Is There a Way Out? The war has completely spoilt everyday life. Helplessness, despair at having lost all property and fear of death are predominant feelings in the war. Many people would like to go back to their former careless and comfortable way of life, but God does not respond to their wishes: “The anger of the Lord will not turn back until He fully accomplishes the purposes of His heart; in days to come you will understand it clearly” (23:20), the prophet Jeremiah said a long time ago in a situation much like ours.
For the majority, there is no such thing as a secure place to hide from death.
An Old Persian Story: A rich and powerful Persian was taking a walk in his garden together with his servant. The servant was crying because he had just met Death, who said he was soon going to take him away. He asked his master to let him have his fastest horse so that he could to run away to Teheran and be safe there by night fall. The master let him do so, and the servant fled on horse back. On his way home, the master happened to meet Death and asked, “Why are you threatening to take my servant?” “I did not threaten him,” answered Death. “I was just surprised at seeing him here — I was expecting to find him tonight in Teheran!”
Jesus Christ: “If anyone would come after me, he must deny himself and take up his cross and follow me, for whoever wants to save his life, will lose it, but whoever loses his life for me, will find it.” (Matt. 16:24-25)
Fear of Death: Inner restlessness and fear of death are definite signs that we are far away from God. Fear of death is, in fact, fear of meaningless life. It is fear of coming in the presence of God, without having finished one’s life work. It is not the war that causes that fear. It only reveals it.

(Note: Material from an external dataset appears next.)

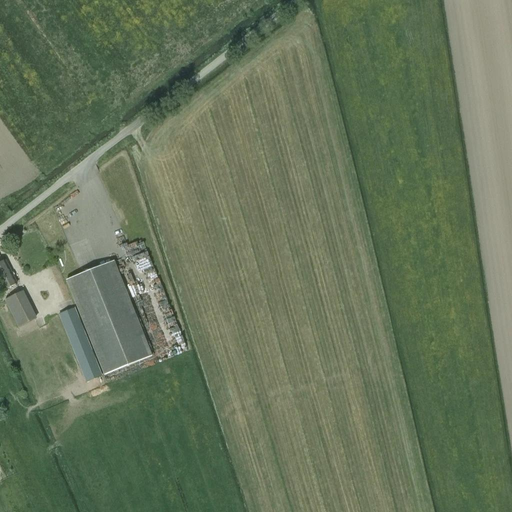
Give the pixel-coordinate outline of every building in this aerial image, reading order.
[(119,242),(118,238),(123,236),(117,209),(108,211),(110,216),(104,218),(111,244),(119,242)] [(146,238),(134,241),(135,245),(128,247),(134,269),(153,264),(146,238)] [(5,260),(0,263),(0,291),(16,283),(5,260)] [(152,356),(113,261),(66,280),(104,375),(152,356)] [(151,276),(157,289),(162,286),(157,274),(151,276)] [(19,327),(36,319),(23,291),(4,300),(19,327)] [(101,376),(74,308),(59,314),(86,382),(101,376)] [(170,320),(176,334),(182,331),(176,317),(170,320)]
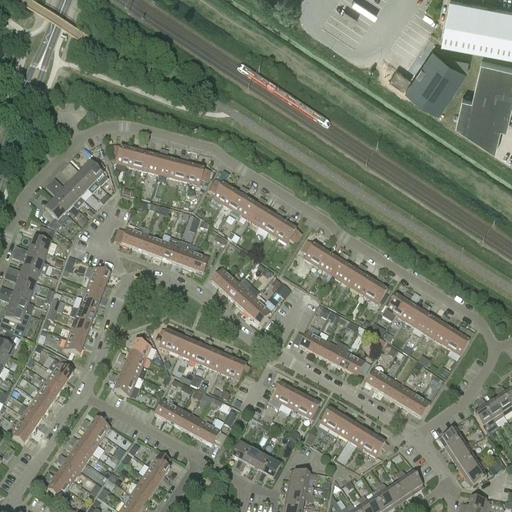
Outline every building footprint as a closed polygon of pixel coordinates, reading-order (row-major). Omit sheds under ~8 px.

Impotency of Evil: If we have just a little faith, evil has neither the power nor the force to knock us down. That is why it is not only the bearers of evil and death that are separated from God, but also those who fear that evil and death.
God: While the war goes on, we feel God as being very cruel. He is not malicious, though. He expects us to respect His will, to be His collaborators in this world. He is always willing to help us do so. Difficult circumstances, such as war should not prevent us from doing so. On the contrary, the more difficult the conditions, the greater the glory.
Guilt: When the war happens, we tend to blame exclusively the adversary. It seems to me that God looks at the war in a different way; for Him everyone who has not found his way in God’s sight is to blame.
Peace: In wartime everybody agrees that the most important thing is to stop the war and make peace. This is the way people see it. In God’s view, the silence of arms is not enough; He wants the peace to dwell with love in people’s hearts.
Flower: I keep watching a beautiful rose in my garden. It blossoms and gives off a sweet fragrance, even now when I’m not tending it. It doesn’t mind the war, or the weed that keeps choking it, or the fact it has not been watered or dug up for months. From year to year it has been doing what God had created it to do. It is strange how distant we are from a mere rose.
Victory: The most important battle in this war is not going on in a battlefield but against an invisible enemy. Our goal is not to destroy other people, or to do our best to make them better. Every battle must begin and end up with the victory within ourselves.
Evil will be beaten only when we allow Divine peace and love to settle in our hearts forever.